* **EXERCISE**: Search the material for the word "Rendered" and report each line where it turns up.

* **RECORDS SUPPLIED**:
################
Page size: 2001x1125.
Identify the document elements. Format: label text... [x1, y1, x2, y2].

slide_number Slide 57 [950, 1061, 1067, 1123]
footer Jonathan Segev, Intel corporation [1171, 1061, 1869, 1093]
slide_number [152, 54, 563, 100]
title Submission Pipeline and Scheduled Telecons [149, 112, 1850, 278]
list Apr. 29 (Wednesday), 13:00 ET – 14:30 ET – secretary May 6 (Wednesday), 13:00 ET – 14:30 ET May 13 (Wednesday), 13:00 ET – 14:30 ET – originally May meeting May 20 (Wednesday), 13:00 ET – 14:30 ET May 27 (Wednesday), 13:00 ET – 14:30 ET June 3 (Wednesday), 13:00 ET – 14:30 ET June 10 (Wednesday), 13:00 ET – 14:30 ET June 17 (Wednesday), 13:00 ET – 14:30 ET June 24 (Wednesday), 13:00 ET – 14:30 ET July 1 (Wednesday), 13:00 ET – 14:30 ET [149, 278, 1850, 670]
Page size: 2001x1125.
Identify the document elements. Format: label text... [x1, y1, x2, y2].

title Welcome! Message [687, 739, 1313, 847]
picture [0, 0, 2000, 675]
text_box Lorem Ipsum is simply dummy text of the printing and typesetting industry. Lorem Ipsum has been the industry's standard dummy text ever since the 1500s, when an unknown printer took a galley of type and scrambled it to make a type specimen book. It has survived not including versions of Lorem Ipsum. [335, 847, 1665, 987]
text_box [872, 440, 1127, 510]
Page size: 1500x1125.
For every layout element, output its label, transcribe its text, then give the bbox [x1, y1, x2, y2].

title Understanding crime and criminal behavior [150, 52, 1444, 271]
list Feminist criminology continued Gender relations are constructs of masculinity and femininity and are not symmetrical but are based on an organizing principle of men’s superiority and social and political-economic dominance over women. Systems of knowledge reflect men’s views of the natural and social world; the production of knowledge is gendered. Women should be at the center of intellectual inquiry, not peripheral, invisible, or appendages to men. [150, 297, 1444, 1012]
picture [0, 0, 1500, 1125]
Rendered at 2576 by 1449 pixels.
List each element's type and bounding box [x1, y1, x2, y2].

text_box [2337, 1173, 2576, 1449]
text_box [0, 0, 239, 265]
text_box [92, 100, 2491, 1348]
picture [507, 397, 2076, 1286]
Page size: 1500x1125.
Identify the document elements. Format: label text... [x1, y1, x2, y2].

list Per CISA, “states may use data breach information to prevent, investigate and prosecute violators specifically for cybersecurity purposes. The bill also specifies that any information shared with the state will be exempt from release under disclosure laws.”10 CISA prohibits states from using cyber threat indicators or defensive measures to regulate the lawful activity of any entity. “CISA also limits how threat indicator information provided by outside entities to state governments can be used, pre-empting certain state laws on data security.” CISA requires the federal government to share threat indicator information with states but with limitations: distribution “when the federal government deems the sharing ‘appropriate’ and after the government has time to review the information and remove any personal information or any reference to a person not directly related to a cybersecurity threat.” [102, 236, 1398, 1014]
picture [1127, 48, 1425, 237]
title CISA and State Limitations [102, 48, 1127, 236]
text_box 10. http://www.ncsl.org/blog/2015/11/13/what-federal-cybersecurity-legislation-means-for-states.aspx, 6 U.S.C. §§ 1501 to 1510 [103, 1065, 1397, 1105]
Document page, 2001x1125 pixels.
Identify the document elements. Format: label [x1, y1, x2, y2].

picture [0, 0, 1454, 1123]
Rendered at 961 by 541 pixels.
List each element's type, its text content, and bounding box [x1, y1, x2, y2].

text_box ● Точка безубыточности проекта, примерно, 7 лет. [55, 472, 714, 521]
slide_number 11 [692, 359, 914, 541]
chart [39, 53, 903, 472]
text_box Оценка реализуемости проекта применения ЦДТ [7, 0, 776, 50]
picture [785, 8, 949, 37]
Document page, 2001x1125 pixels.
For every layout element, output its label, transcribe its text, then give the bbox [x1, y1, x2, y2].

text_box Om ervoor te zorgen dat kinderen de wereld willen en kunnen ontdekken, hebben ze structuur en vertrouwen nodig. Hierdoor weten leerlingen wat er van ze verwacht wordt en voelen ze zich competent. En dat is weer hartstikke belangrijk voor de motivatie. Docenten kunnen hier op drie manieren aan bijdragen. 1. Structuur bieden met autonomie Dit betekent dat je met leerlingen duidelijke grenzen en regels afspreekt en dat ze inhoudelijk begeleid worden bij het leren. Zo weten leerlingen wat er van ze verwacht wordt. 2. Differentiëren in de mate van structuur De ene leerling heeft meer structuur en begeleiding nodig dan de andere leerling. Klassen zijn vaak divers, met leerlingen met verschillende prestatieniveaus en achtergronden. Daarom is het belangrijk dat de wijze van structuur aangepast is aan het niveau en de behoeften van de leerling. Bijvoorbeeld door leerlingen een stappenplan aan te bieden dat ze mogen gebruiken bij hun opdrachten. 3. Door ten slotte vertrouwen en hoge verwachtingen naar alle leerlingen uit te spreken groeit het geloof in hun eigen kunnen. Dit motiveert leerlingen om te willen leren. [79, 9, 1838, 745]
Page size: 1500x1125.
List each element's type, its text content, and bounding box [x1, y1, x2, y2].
################
* **RESPONSE**:
Rendered at 2576 by 1449 pixels.
Rendered at 961 by 541 pixels.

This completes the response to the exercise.